Затем для Августина наступил период чтения посланий апостола Павла. «Я научился ликовать в трепете», — пишет он. Книги платоников также не удовлетворили Августина, ибо в них не было призыва: «Придите ко мне, страждущие». Он уже отрекся от славы и почестей, и лишь женская любовь удерживала его в плену.
Косса горько усмехнулся, на долгие минуты опустив книгу на колени и смежив веки, из-под которых выплыла и скатилась, проблеснув, по дряблой щеке одинокая предательская слеза. А он, Бальтазар? Не был ли и он всю свою жизнь рабом плоти и женской земной любви? Может быть, только одна Има приблизила его жертвенностью своей к небесному!

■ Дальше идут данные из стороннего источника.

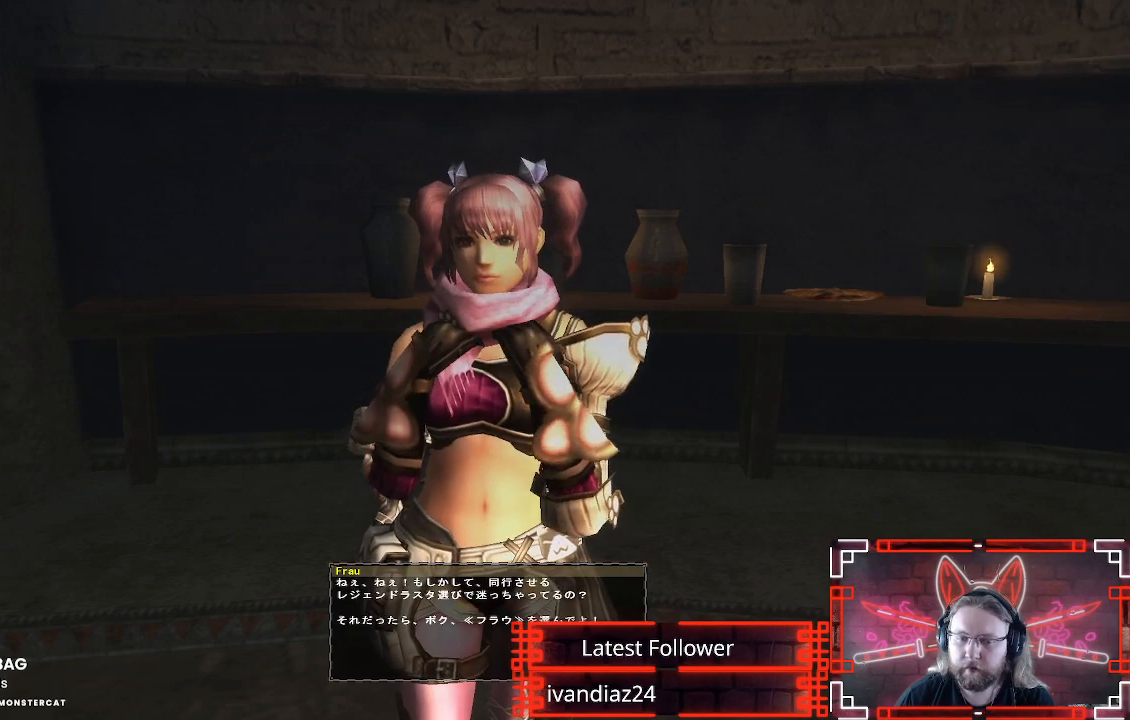
{"buttons": ["B"], "left_stick": "center", "right_stick": "center", "events": [[133, "B", "down"], [267, "B", "up"], [500, "B", "down"]]}
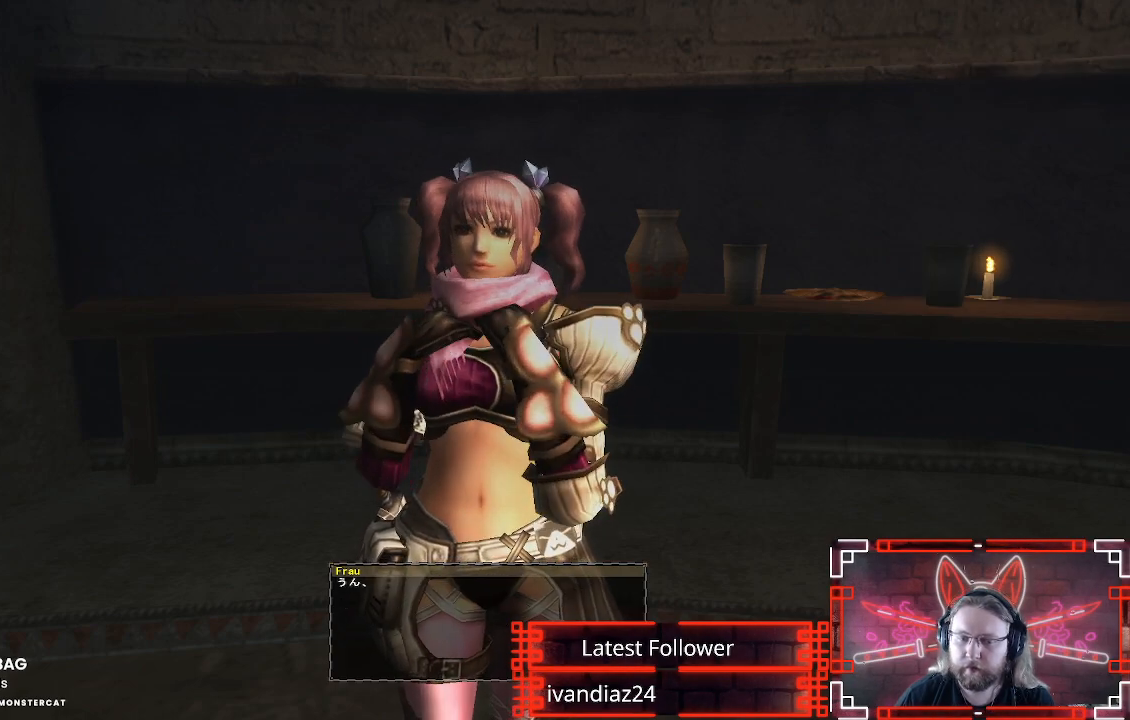
{"buttons": [], "left_stick": "center", "right_stick": "center", "events": [[100, "B", "up"], [200, "B", "down"], [283, "B", "up"]]}
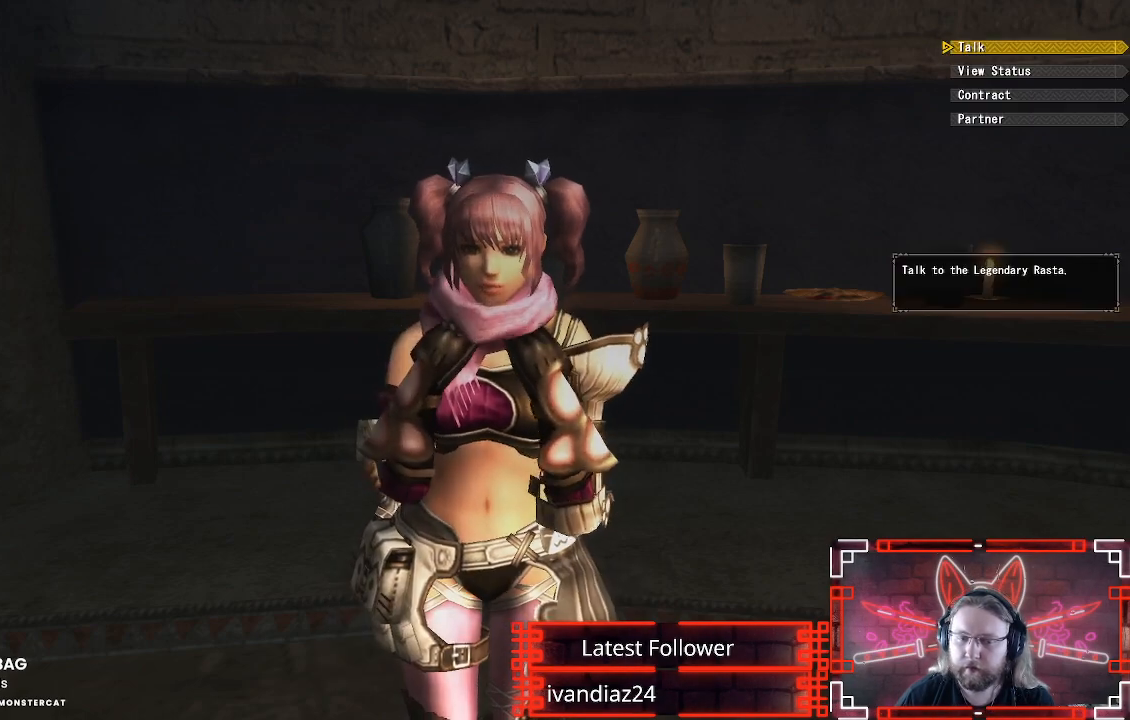
{"buttons": [], "left_stick": "center", "right_stick": "center", "events": []}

Августин наконец-то крестился, переживши свое тридцатилетие.
«Почему больше радуются о грешнике раскаявшемся?» — спрашивает Августин.
В самом деле, почему? Чем тяжелее брань, тем пышнее триумф победителя. Сама любовь требует препон для пущего возгорания чувств.
Августин все еще медлил совершить последний шаг полного отказа от земного. Да тут еще действовал закон императора Юлиана, запрещающий христианам преподавание грамматики и риторики. А уже дошли вести из Африки о подвигах Святого Антония в ливийской пустыне, о новообращенных, порвавших плотские узы и, отрекшись от семейных радостей, ушедших в монахи. Волна христианской аскезы медленно вздымалась противу волны гонителей на христиан. И вся эта борьба преломлялась в судьбе и в душе Аврелия Августина, который последовательно отходил и от прежней жизни своей, и от дел своих, являя пример и ему, Коссе, которому тоже надо бы было оставить все и уехать с Имой в деревню, к земле и трудам рук своих, выращивать виноград, овощи и пшеницу, как тысячу лет назад Августин Блаженный уехал в деревню с престарелой матерью своей и Алипием.
По-видимому, прежнее крещение свое Августин совершил тайно, или же не полностью совершил, потому что именно теперь он уже открыто записывается на крещение в Медиолане, а Алипий, крестившийся вместе с ним, во искупление прежних грехов идет в город босиком по снегу. Крестился, видимо, и пятнадцатилетний сын Августина, Адеодат.
Мать Августина, на пятьдесят шестом году жизни наконец-то добившаяся того, к чему стремилась всю жизнь, — чтобы сын ее стал христианином, умерла в Остии перед тем, как они собрались отплыть на родину, в Африку. Прежняя мечта быть похороненной рядом с супругом отступила от нее, ибо: «дух наш везде и всюду».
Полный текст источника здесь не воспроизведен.